Dobkin’s new film begins with a barrage of gross-out humor, introducing Jason Bateman’s David changing the diapers of his twin babies. It seems he would do better, perhaps, to change their diets. David is the husband, father and successful lawyer who maintains ties with his childhood friend, the pot-smoking, sporadically employed actor Mitch, played by Ryan Reynolds. Mitch’s introduction is similarly inelegant, if a little funnier, shouting a string of profanity and vulgarity into the phone. It’s as if the movie is trying to distract us with all this juvenilia to keep us from noticing that we’re about to step into one of the most appropriately maligned sub-genres in all of cinema, the body-change story.
You’d think, at this point, that any movie about two consciousnesses switching bodies would, out of necessity, have to be a parody. But The Change-Up is insistent that you take its conceit at face-value, even as it hits all the plot points and thematic developments that you could have predicted from the poster. Obviously, the slacker type is going to deal with the children in the most uproariously irreverent way. Obviously the buttoned-down married man is going to be hilariously tempted by all the loose women his friend knows. And of course the two men are ultimately going to realize just what they’ve been taking for granted in their own lives all along. Don’t despair, however, because this time around, there’s lots of nudity, astoundingly uninspired “shock” humor, and multiple, creative utterances of the word “fuck.”

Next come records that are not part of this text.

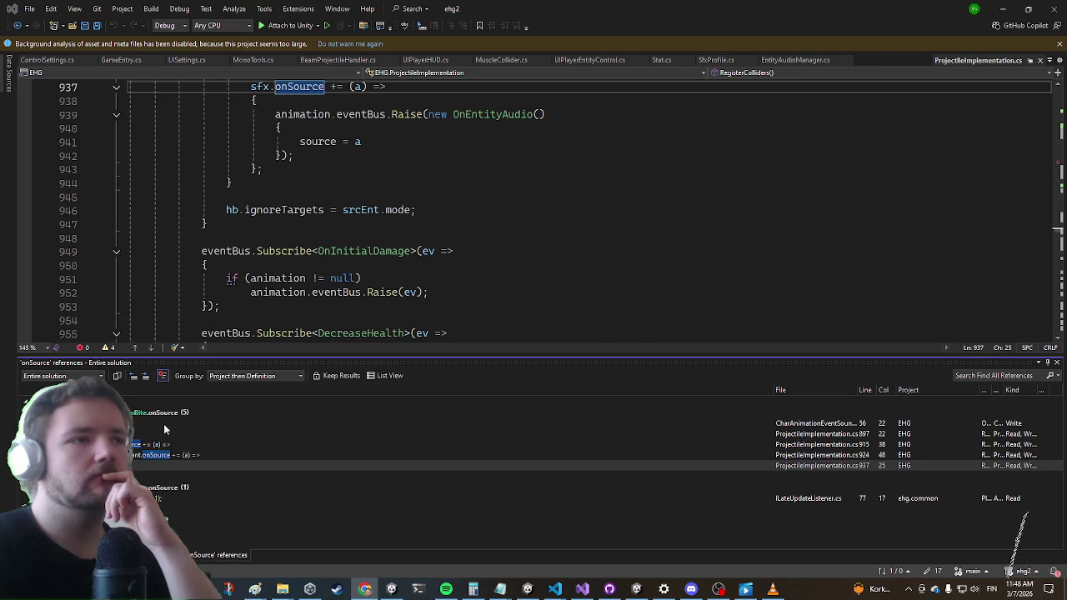
Go from the CharAnimationEventSounds onSource assignment to the OnEntityAudio struct definition
{"action": "left_click", "coordinate": [158, 423]}
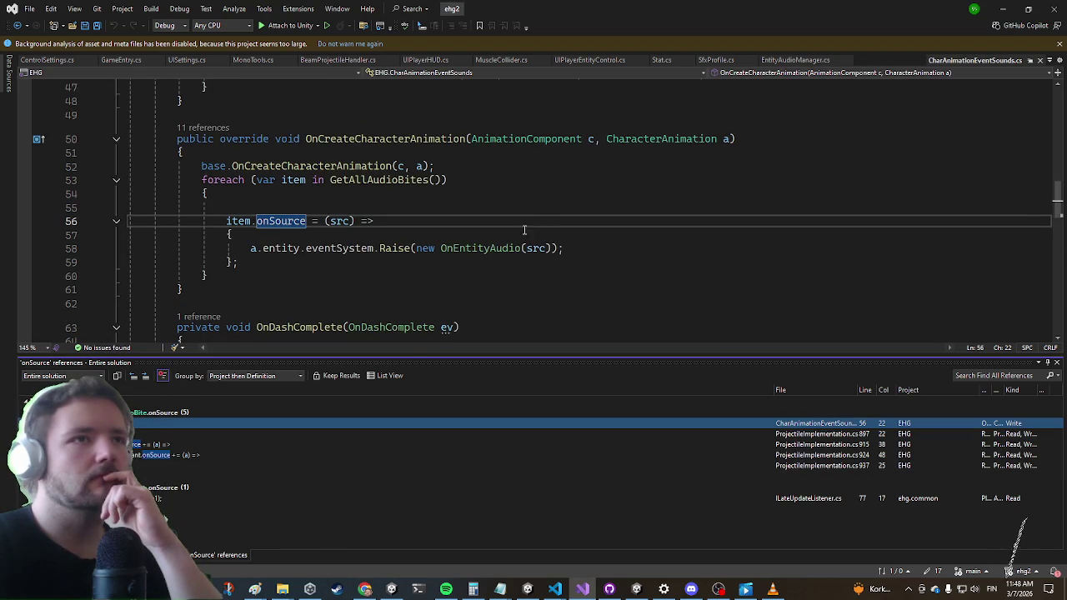
{"action": "left_click", "coordinate": [486, 248]}
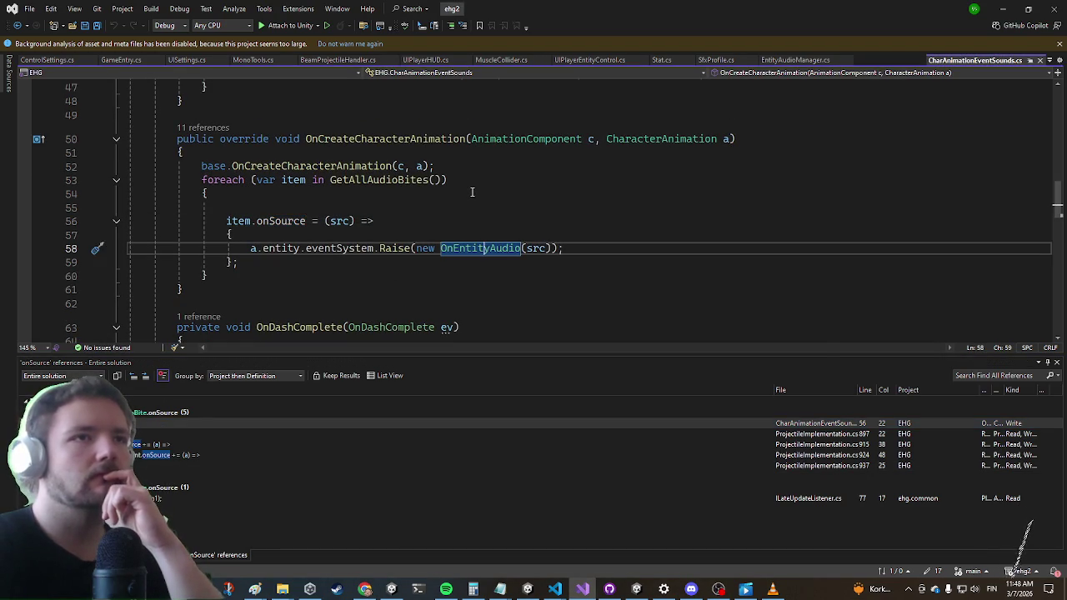
{"action": "key", "text": "F12"}
{"action": "left_click", "coordinate": [281, 158]}
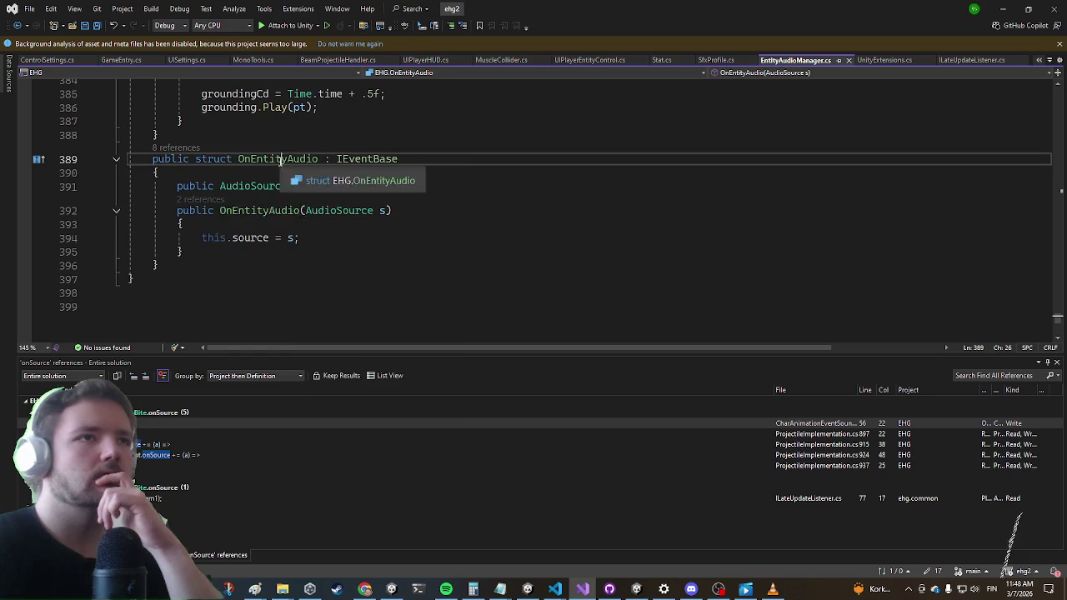
Find all references to OnEntityAudio and open the line 79 Subscribe handler in EntityAudioManager.cs
{"action": "right_click", "coordinate": [281, 158]}
{"action": "left_click", "coordinate": [355, 275]}
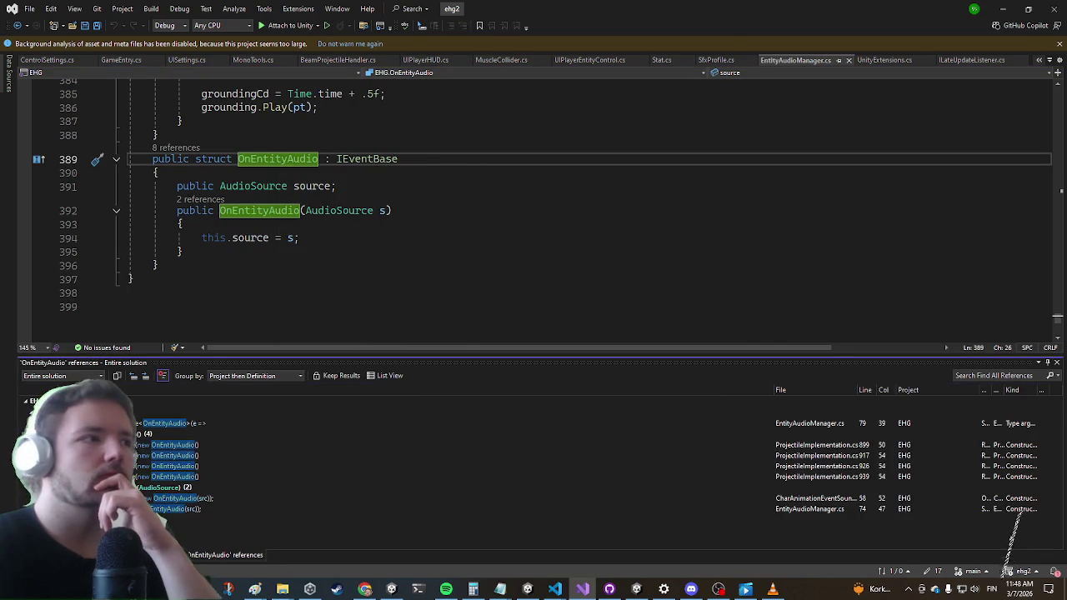
{"action": "left_click", "coordinate": [171, 426]}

The people who get to say “fuck,” though, are doing their best to keep the movie afloat. Bateman and Reynolds are swinging for the fences and finding the comedy in their characters and situation wherever they can. Leslie Mann plays her role as the symbol of what’s really important in David’s life with more emotional honesty and consideration than the screenwriters probably intended. Even Gregory Itzin makes the most of a couple choice lines as David’s snobby, racist boss.
Only Bateman, though, actually makes you forget what a bad movie you’re watching from time to time. Since he so often plays the level-headed, responsible good guy, he is undeniably having a blast as the feckless cad. In his best scenes, he does Ryan Reynolds better than Ryan Reynolds.

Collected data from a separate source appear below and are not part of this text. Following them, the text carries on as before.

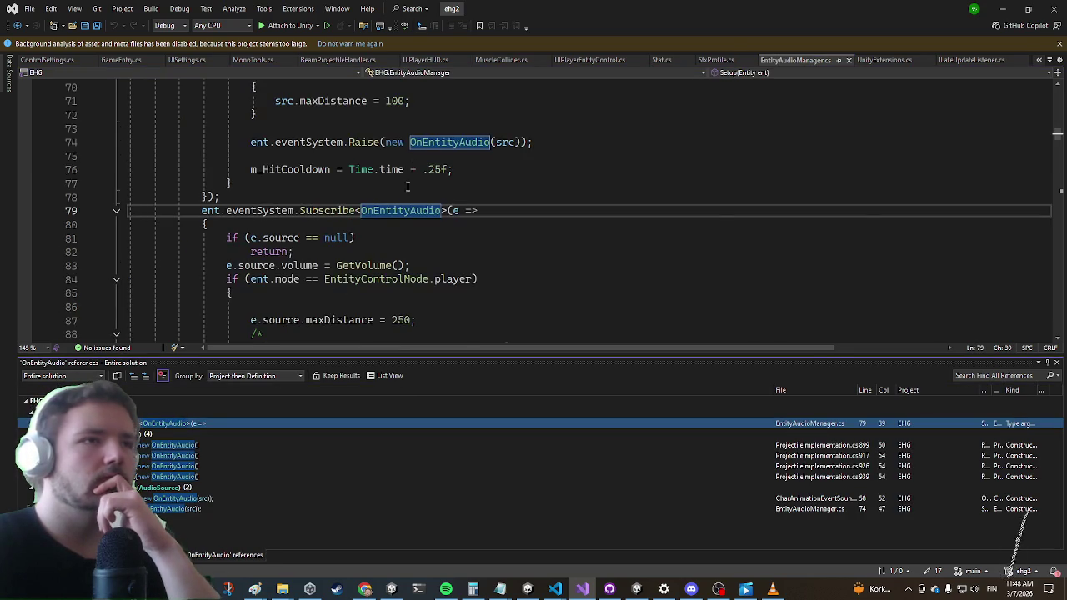
{"action": "scroll", "coordinate": [404, 169], "scroll_direction": "down", "scroll_amount": 2}
{"action": "scroll", "coordinate": [404, 170], "scroll_direction": "down", "scroll_amount": 4}
{"action": "scroll", "coordinate": [402, 165], "scroll_direction": "up", "scroll_amount": 4}
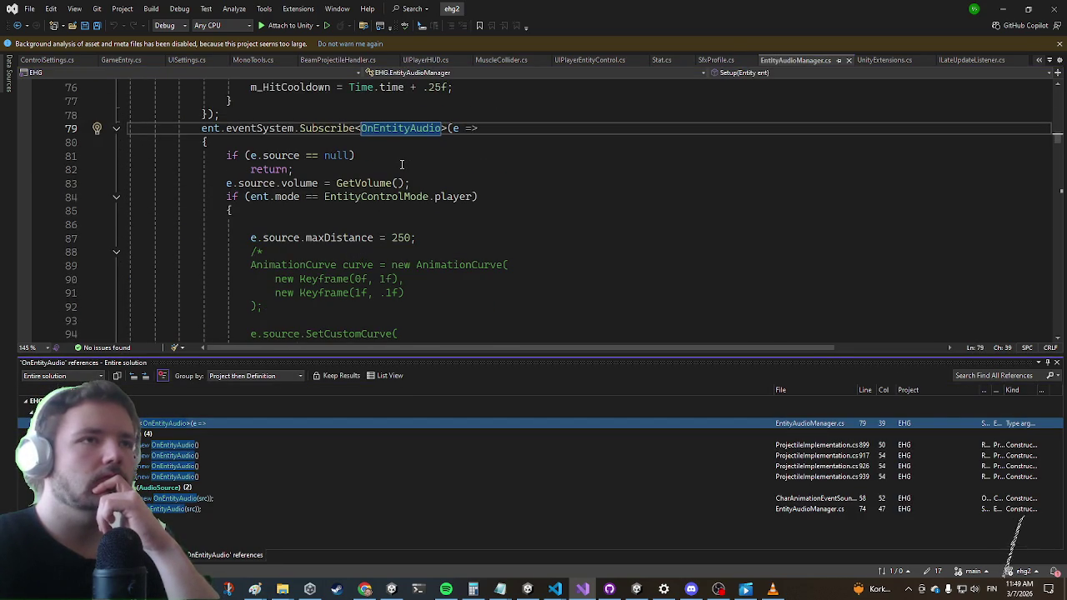
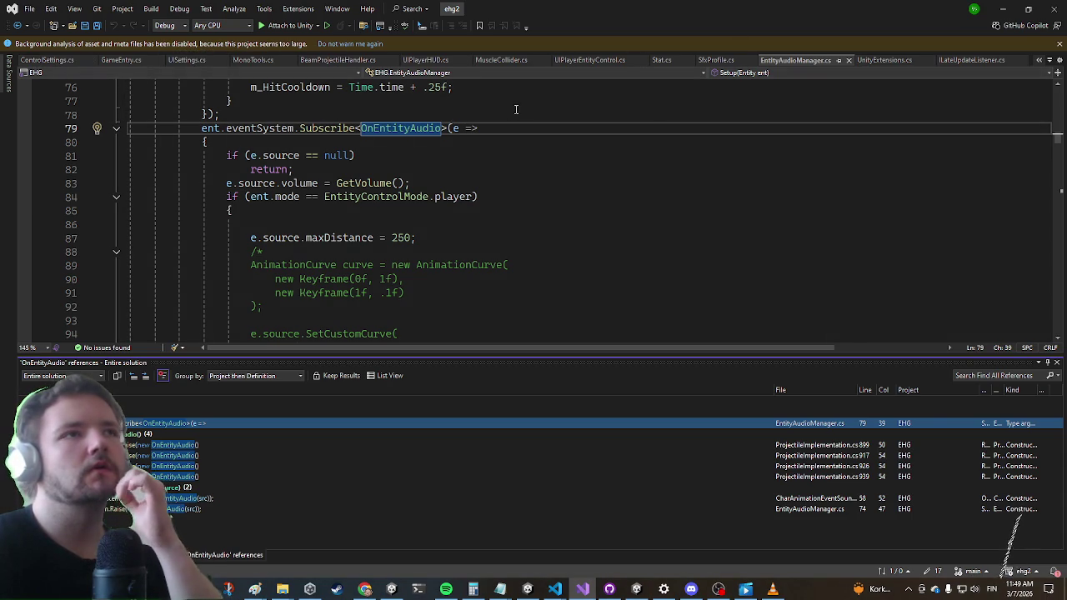
Put the caret on the onFire call in BeamProjectileHandler.cs
{"action": "left_click", "coordinate": [336, 60]}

Sadly, Jason Bateman was not in charge of the whole movie. In fact, it’s hard to tell quite who was. The film shows signs of having been written, edited and perhaps even directed by committee. The timeline doesn’t make sense. It’s unclear whether the body switch lasts a week or a month. An astonishing number of things happen in one day. Meanwhile, nods toward the reality of the film’s world (such as the leads’ incompetence at each other’s jobs) are introduced and then cast aside when they are no longer convenient. The film picks up whatever contrivance is closest at hand and then reinvents itself whenever it needs an excuse to get to the next off-color scene or unearned sentimental speech.
The Change-Up is exuberantly, if unimaginatively, naughty but never enough so to overcome the inherent predictability of its premise and themes. The most shocking thing about the film is that its makers thought for a second that we wouldn’t notice how lazy it is.